→ **Required action A**: According to the keynote transcript, how long did the speaker work at HashiCorp?
→ **Required action B**: Continue the keynote transcript from the point where it stops.

→ **Excerpted passage**:
------------------------------------------------------------
Developer Advocate, Google Cloud
Welcome. Thank you all for staying. I realize this is the last talk of the conference. I'm standing between you and alcohol. I also recognize that many of you have had so much technical content—so much architecture content—that the last thing you need is more of that. So for this closing keynote, I want to keep it technical, but I want to keep it at a high level. I want to talk about how infrastructure brings us together.
As Rosemary said, my name is Seth. I work at Google; I'm an engineer there. I work on our developer relations team. As she also said—previously, I worked at HashiCorp. I was an engineer at HashiCorp. Armon might be able to confirm this—I think my official job description was wearer of many very distinctly-colored hats.
I worked at HashiCorp for four and a half years. I did everything from training, education, evangelism, advocacy, lots of engineering—as Rosemary said. You might recognize me from the DevOps vs. SRE series—or from some of the stuff I've done with Vault and secrets management.
I left HashiCorp, the company, about two years ago to join Google. But I didn't leave the HashiCorp community. I still spend time working on pull requests, working with the community, and building content that helps you use these tools in production and development environments.
I like to quote my colleague Kelsey Hightower here, which is, “same job, different T-shirt.” To prove that to you—the top two are from when I worked at HashiCorp, and the bottom two are from when I worked at Google. I still make the same hand gesture every single time.
I truly believe in the power of community and openness, and the open source bit that comes with that community. Honestly—to be selfish for a moment—I built my career off of community. I would not be on this stage if it was not for the open source community. Or getting involved in the open source community back when I worked at CustomInk and Chef Software. Not only have I built my career on it, but I've made some of my closest friends through the open source community.
------------------------------------------------------------
→ **Data**:

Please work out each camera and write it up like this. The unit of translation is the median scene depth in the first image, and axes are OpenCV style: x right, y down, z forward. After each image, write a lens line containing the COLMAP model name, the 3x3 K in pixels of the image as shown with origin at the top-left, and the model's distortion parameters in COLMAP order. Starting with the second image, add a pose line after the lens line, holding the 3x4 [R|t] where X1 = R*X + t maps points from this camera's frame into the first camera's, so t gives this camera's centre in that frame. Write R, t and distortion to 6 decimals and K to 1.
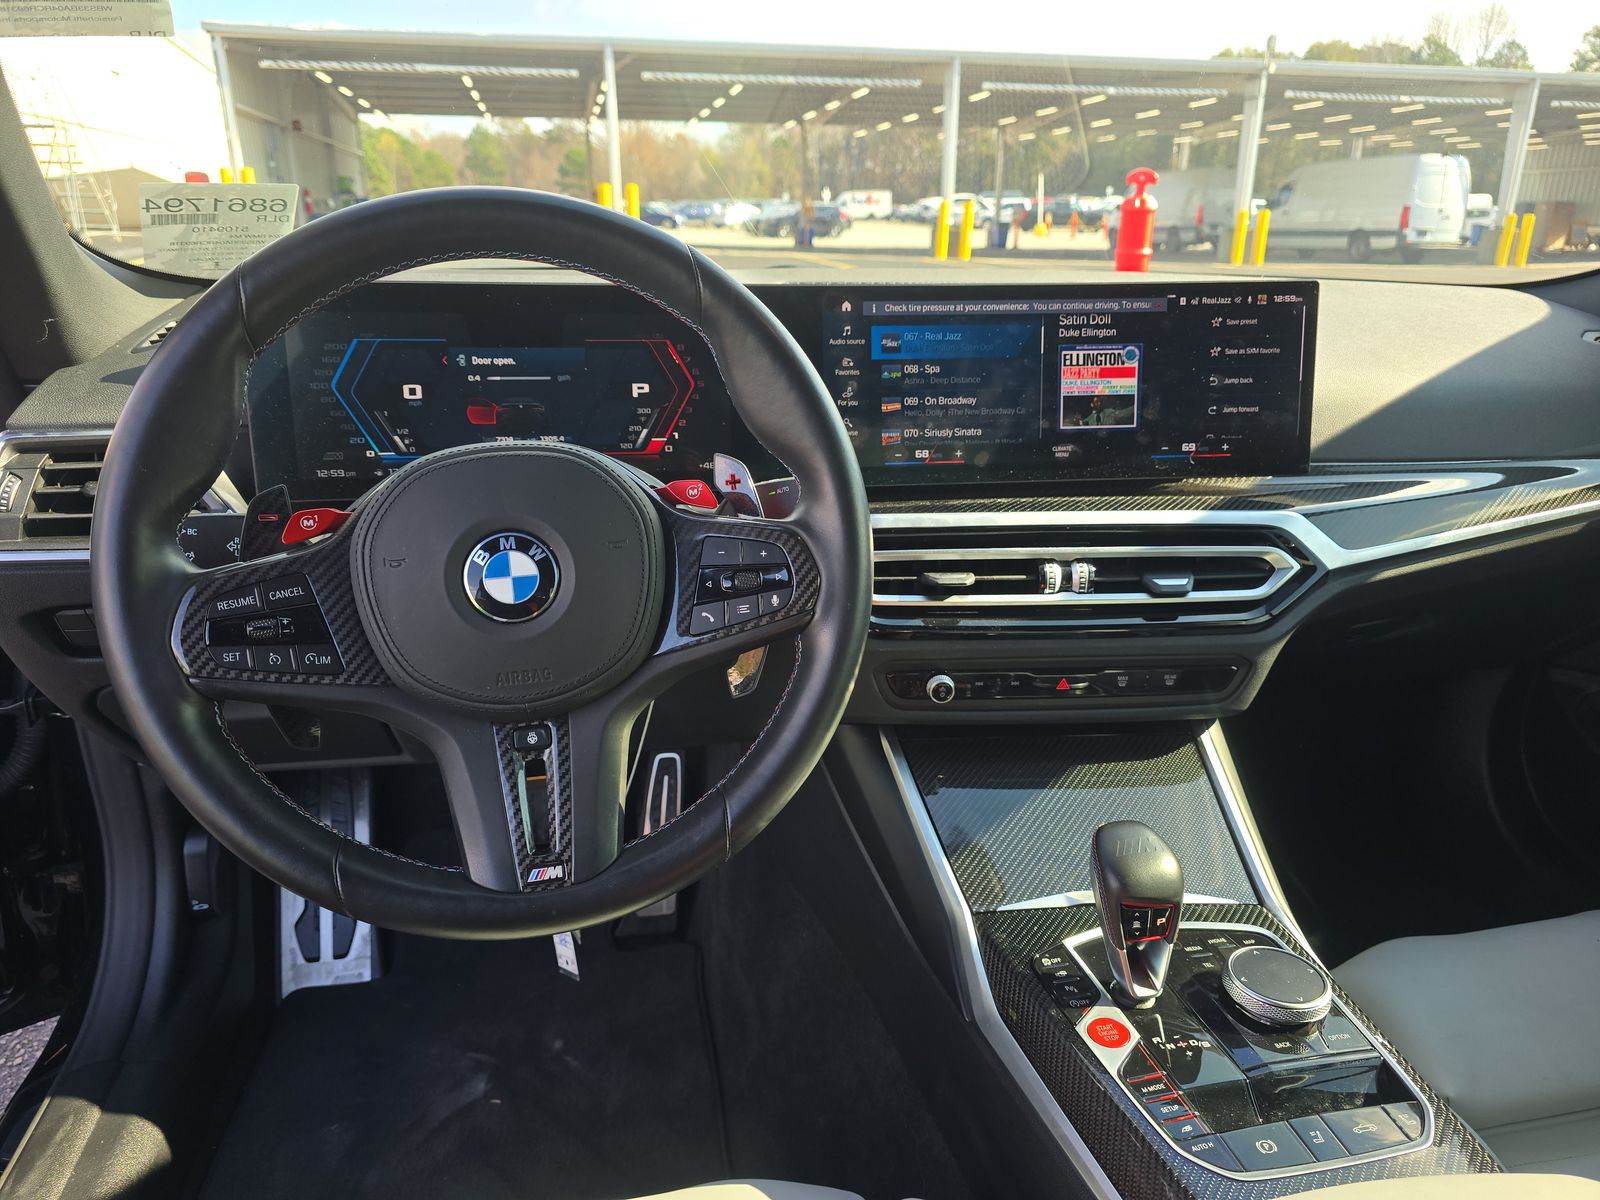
------------------------------------------------------------
→ **Exercise answer A**: Four and a half years.

→ **Exercise answer B**:
I've gone to conferences and had conversations with people that feel like family, and I realized, "Wow, this is the first time I've ever met you in real life." That's the power that open source and infrastructure as code has in our community. Tools like Terraform enable us to collaborate in almost a whole new language—and in a new way that fundamentally changes the way we as a community and industry operate.
» Key HashiCorp usage stats within Google
To that end, I could stand up here and give you all of the things that my marketing organization wants me to talk about. But I don't want to do that. I don't want to stand up here and tout amazing metrics. Like we added 64 new resources to our Google Terraform provider. That's a 137% increase in coverage since last HashiConf. I don't want to stand up here and say that we've seen a 404% increase in Terraform adoption. Most amazingly, Vault usage is up almost 500% since last year at this time.
I could stand here and make crazy announcements. Like our Graphite team has worked tirelessly to bring Alpha and EAP support to our Magic Modules Project. Meaning you're going to be able to consume Alpha APIs and EAP APIs on Google Cloud using our Terraform provider. But I don't want to do any of that.
I want instead for you to forget I work for a cloud vendor. I want you to forget for a moment that Google is a cloud provider, a vendor, a sponsor. Google is also a company with thousands of engineers who build and deploy software every day. Sometimes I have to build on-prem. My on-prem is a massive infrastructure. Sometimes I have to build on cloud. That's the Google cloud that all of you are familiar with. You’ll find that Google, the company—the organization—faces the same or very similar challenges that you all face with multi-cloud and hybrid cloud.
Today I want you to forget that Google is a vendor, and I want you to forget that I'm doing the closing keynote. Instead, I want you to listen to me as someone who works at a company that has thousands of engineers, that uses tools like Terraform to do infrastructure as code. And I want to tell you a story.
With that, I'm going to deliver this powerful message; Terraform is one of the tools that Google uses internally to collaborate on, provision and manage infrastructure on-premise and in our cloud. We use Terraform 0.12, and we use Google cloud storage as our storage backend. We'll talk a little bit more about 0.12 later. There's a little asterisk there with a linky face.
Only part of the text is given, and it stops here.